Saturday, July 13, 2024

PT-2 "Sins of Perverted Love" (Col. 3:5b)

 

SPIRITUAL DIARY FOR 4/20/2017 10:48 PM

My Worship Time                                                               Focus:  PT-2 “Sins of Perverted Love”

Bible Reading & Meditation                                     Reference:  Colossians 3:5b

            Message of the verses:  “immorality, impurity, passion, evil desire, and greed, which amounts to idolatry.”

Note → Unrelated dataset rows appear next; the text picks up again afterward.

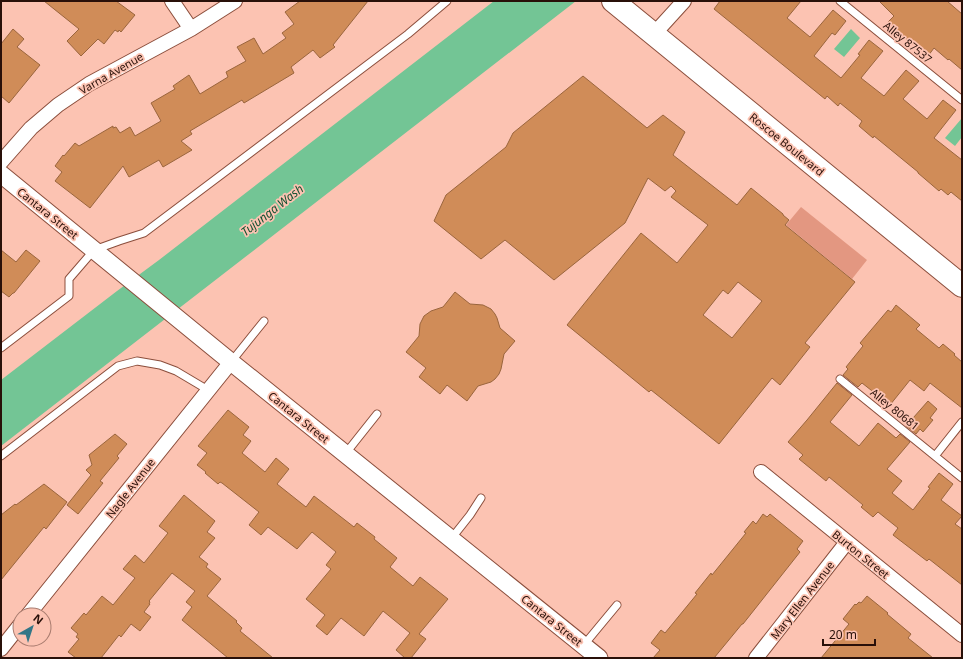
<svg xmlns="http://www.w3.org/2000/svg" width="963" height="659" viewBox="0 0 963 659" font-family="'Noto Sans',sans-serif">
<rect width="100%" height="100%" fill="#fcc3b2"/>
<!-- green -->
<path fill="#e39781" d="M 801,207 L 867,260 L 852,279 L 786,225 Z"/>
<!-- water -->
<path fill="#73c595" d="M 494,1 L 576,1 L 1,446 L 1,380 L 117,291 L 159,260 Z
M 851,29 L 860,38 L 844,57 L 834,49 Z
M 962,118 L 962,137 L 955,146 L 945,138 Z"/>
<!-- building -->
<path fill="#d08c58" stroke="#9a653d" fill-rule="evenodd" d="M 44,1 L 116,1 L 135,15 L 121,32 L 119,30 L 118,32 L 115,30 L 104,44 L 98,39 L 81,56 L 67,41 L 79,29 Z
M 300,1 L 368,1 L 333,45 L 335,47 L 320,58 L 313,50 L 291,67 L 294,73 L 244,103 L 242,100 L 190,131 L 192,134 L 181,141 L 192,150 L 163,167 L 159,160 L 129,177 L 123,166 L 90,208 L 55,181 L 62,172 L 55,166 L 63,155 L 64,156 L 75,143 L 79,146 L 113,126 L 113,128 L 116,127 L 120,133 L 130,127 L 135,136 L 161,121 L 151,103 L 175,89 L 173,86 L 189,75 L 200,94 L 228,77 L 226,72 L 246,61 L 237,47 L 254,38 L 263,54 L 286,38 L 282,33 L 294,24 L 285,12 Z
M 720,1 L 801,1 L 787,18 L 810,37 L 833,10 L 846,21 L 835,35 L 832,33 L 814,56 L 841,78 L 860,55 L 858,54 L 869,40 L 883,51 L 861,78 L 884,96 L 906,70 L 919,81 L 903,99 L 927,119 L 943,100 L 956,110 L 934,138 L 962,160 L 962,201 L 951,192 L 948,195 L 941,189 L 939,191 L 918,173 L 918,172 L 874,136 L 873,138 L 859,126 L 862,121 L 840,103 L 838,106 L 827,96 L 825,99 L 714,9 Z
M 879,1 L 947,1 L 962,14 L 962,70 L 949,59 L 948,60 L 934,48 L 928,56 L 895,30 L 888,22 L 894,16 Z
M 13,29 L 24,39 L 17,47 L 40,65 L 9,103 L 1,96 L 1,44 Z
M 583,76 L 647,128 L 663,115 L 685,132 L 673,155 L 737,205 L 751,188 L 783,214 L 783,215 L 789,220 L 785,225 L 855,282 L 805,343 L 810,347 L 780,385 L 772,378 L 719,444 L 651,390 L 649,392 L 567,325 L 641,233 L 677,263 L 708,225 L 671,197 L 676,191 L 671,186 L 665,191 L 648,178 L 625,223 L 554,280 L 505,240 L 481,259 L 434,221 L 446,195 L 506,147 L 513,133 ZM 738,282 L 762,301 L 732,338 L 703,315 L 723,290 L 728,294 Z
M 1,250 L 16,262 L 26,250 L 40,261 L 14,293 L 13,293 L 9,297 L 1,291 Z
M 455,292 L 470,304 L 483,305 L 491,309 L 495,314 L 497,318 L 500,328 L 515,341 L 504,354 L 501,369 L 499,374 L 495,379 L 491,382 L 478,386 L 467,401 L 447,385 L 440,394 L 419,377 L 426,368 L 406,352 L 419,336 L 420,324 L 424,316 L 431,311 L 443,307 Z
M 896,305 L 920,325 L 916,329 L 939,348 L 943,344 L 955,354 L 954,355 L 962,362 L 962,408 L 930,383 L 924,391 L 910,380 L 890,405 L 862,383 L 858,387 L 843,375 L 848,369 L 846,367 L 863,346 L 860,343 L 888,310 L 891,312 Z
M 837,383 L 852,395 L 830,422 L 859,446 L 878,423 L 896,438 L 900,434 L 910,442 L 887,469 L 902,481 L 892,493 L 913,510 L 930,488 L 928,487 L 939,473 L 953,484 L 941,500 L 962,516 L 955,524 L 962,529 L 962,585 L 929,559 L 927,561 L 893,535 L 898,528 L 878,512 L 873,517 L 861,507 L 863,505 L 829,477 L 826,481 L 799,459 L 803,455 L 788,442 L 807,420 Z
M 928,401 L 937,409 L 930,418 L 933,420 L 923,432 L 920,429 L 916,434 L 906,426 Z
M 228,410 L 249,427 L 243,435 L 251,441 L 242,453 L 265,472 L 276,458 L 289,469 L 277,484 L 306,507 L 314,496 L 354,527 L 357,523 L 375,537 L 374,539 L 397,558 L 390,567 L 413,586 L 420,577 L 448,599 L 419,634 L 426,639 L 411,658 L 405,658 L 396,650 L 410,633 L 383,611 L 364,636 L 341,618 L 327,635 L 316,626 L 325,615 L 306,599 L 331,569 L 326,565 L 336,552 L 312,532 L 297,549 L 268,527 L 261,535 L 249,525 L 259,512 L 222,483 L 220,482 L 218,484 L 205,473 L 206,472 L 197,465 L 207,453 L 198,446 Z
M 115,434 L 127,444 L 117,456 L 119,458 L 100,481 L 103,483 L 78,514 L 67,505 L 91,475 L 86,470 L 92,465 L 89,455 Z
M 44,484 L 67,502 L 46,529 L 44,527 L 1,580 L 1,515 L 15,504 L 16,505 Z
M 184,495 L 215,521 L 207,532 L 215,538 L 199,557 L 208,564 L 206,567 L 221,579 L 207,596 L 237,621 L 236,622 L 242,628 L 240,631 L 273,658 L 228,658 L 182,620 L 192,607 L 186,602 L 195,591 L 172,573 L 149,601 L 150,602 L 149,604 L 150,604 L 144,612 L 151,617 L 140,631 L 131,624 L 121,637 L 119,635 L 101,658 L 76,658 L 68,652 L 79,639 L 76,637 L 78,634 L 71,628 L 84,613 L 86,615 L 102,596 L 113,605 L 135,578 L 123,569 L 135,555 L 144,563 L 168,533 L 159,526 Z
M 763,514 L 767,517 L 770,514 L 803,541 L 797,549 L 800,552 L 743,624 L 742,624 L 714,658 L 653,658 L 660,650 L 651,643 L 661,630 L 665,633 L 697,594 L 695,593 L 711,573 L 712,575 L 746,533 L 744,532 L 753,521 L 756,524 Z
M 867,596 L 888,613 L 887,614 L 911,634 L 908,638 L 933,658 L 821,658 L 849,624 L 843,619 L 855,604 L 856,605 L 859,602 L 861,603 Z"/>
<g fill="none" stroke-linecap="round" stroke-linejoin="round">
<defs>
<path id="service" d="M 840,1 L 962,100
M 1,348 L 69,296 L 69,279 L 94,250 L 119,241 L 144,233 L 408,34 L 447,1
M 231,362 L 264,321
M 840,379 L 962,478
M 346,453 L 377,414
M 1,456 L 118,366 L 137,361 L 160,365 L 176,371 L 208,390
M 935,456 L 962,422
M 451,539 L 470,515 L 481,498
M 583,646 L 617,605"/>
<path id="minor" d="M 172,1 L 191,29
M 654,34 L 684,1
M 1,162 L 31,128 L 58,105 L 89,84 L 191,29 L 235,1
M 761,472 L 962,635
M 28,615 L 231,362
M 1,649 L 20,625
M 756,658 L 847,542"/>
<path id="tertiary" d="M 1,174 L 231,362 L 599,658"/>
<path id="primary" d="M 613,1 L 962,286"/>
</defs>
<!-- service casing -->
<use href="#service" stroke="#8b4e3c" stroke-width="9"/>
<!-- minor casing -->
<use href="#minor" stroke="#8b4e3c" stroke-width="16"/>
<!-- tertiary casing -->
<use href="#tertiary" stroke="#8b4e3c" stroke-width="19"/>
<!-- primary casing -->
<use href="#primary" stroke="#8b4e3c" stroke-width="24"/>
<!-- service -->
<use href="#service" stroke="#fff" stroke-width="7"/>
<!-- minor -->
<use href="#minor" stroke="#fff" stroke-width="14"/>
<!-- tertiary -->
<use href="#tertiary" stroke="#fff" stroke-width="17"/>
<!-- primary -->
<use href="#primary" stroke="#fff" stroke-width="22"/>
</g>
<g text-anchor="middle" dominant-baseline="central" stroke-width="3.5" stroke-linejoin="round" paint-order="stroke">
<!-- street labels -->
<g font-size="11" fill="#291009" stroke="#fcc3b2">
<text transform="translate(908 42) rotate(39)">Alley 87537</text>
<text transform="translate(111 73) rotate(-30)">Varna Avenue</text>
<text transform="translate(787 144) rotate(39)">Roscoe Boulevard</text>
<text transform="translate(48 213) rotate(39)">Cantara Street</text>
<text transform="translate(895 409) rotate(39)">Alley 80681</text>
<text transform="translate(299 417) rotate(39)">Cantara Street</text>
<text transform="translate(130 488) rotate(-52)">Nagle Avenue</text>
<text transform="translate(861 554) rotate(39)">Burton Street</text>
<text transform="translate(802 600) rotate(-52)">Mary Ellen Avenue</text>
<text transform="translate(552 620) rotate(39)">Cantara Street</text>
</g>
<!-- water labels -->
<g font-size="12" font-style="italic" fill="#115131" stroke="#fcc3b2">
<text transform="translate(272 210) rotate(-38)">Tujunga Wash</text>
</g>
</g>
<!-- border -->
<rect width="963" height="659" fill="none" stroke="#291009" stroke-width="4"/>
<!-- north arrow -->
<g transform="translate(32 627) rotate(39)"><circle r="19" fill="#fcc3b2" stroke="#a87b6e"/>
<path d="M0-3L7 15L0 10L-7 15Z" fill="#337687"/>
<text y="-6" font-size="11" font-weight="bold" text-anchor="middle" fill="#291009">N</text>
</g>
<!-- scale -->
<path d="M823 639v6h52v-6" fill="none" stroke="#291009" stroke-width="2"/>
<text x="829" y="639" font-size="12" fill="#291009" stroke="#fcc3b2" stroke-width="3" paint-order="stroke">20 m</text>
</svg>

            Passion and Evil Desire:  John MacArthur states that the distinction between these two is not great.  Pathos (‘Passion’) refers to sexual passion set loose in the body, as its two other occurrences in the New Testament indicate (cf. Rom. 1:26; 1 Thess. 4:5).  In this context, evil desire undoubtedly also refers to the sexual lust created in the mind (cf. James 1:15).  Perhaps the difference between the two terms is that passion is the physical and evil desire the mental side of the same vice.  The two terms appear together in 1 Thessalonians 4:5, where Paul commands Christians not to live ‘in lustful passion, like the Gentiles who do not know God.’  Such behavior is completely inappropriate for believer.”

            Greed:  We could also see this word as covetousness and it is last because this is the evil root from which every one of the previous sins spring up from.  I might add that in the Ten Commandments that Covetousness is also listed last.  “Pleonexia” is the Greek word for greed “greedy desire to have more, covetousness, avarice.”  It is translated covetousness eight times in the KJV.  MacArthur adds that this word in the Greek “comes from two Greek words:  pleon, ‘more,’ and ‘exo’ ‘to have.’  It is the insatiable desire to have more, to have what is forbidden.  As such, it is the source of fights and quarrels (James 4:2), as well as lusts, passion, and sin.”

Why do we see this at the end of our verse “which amounts to idolatry?”  Answer is because it places these selfish desires above obedience to God as greed amounts to idolatry.  John MacArthur quotes William Barclay who wrote “It is, therefore, a sin with a very wide range.  If it is the desire for money, it leads to theft.  If it is the desire for prestige, it leads to evil ambition.  If it is the desire for power, it leads to sadistic tyranny.  If it is the desire for a person, it leads to sexual sin.”  MacArthur states that covetousness is the root cause of all sin.  When we look at the fall of Lucifer we see that he coveted what God had, and so we could say that this being the first sin makes a good case for this.  However I have been thinking that perhaps selfishness is the root of all sins and the reason is similar to covetousness in that when one sins he is most always thinking about himself, thus being selfish, as people are doing what they desire to do, and perhaps we could say that this is the opposite of love.  God so loved that He gave.  When we sin we are doing something for ourselves and not doing what God desires and this is, in essence, to worship ourselves instead of God and that makes it idolatry. 

            John MacArthur quotes the Puritan Stephen Charnock:

“All sin is founded in secret atheism…All the wicked inclinations in the heart…are sparks from this latent (hidden) fire; the language of every one of these is, ‘I would be a Lord myself, and would not have a God superior to me.’…In sins of omission we own not God, in neglecting to perform what is enjoins; in sins of commission we set up some lust in the place of God, and pay to that the homage which is due to our Maker…We deny his sovereignty when we violate his laws…Every sin invades the rights of God, and strips him of one or other of his perfections…Every sin is a kind of cursing God in the heart; an aim at the destruction of the being of God; not actually, but virtually…A man in every sin aims to set up his own will as his rule, and his own glory as the end of his actions against the will and glory of God.”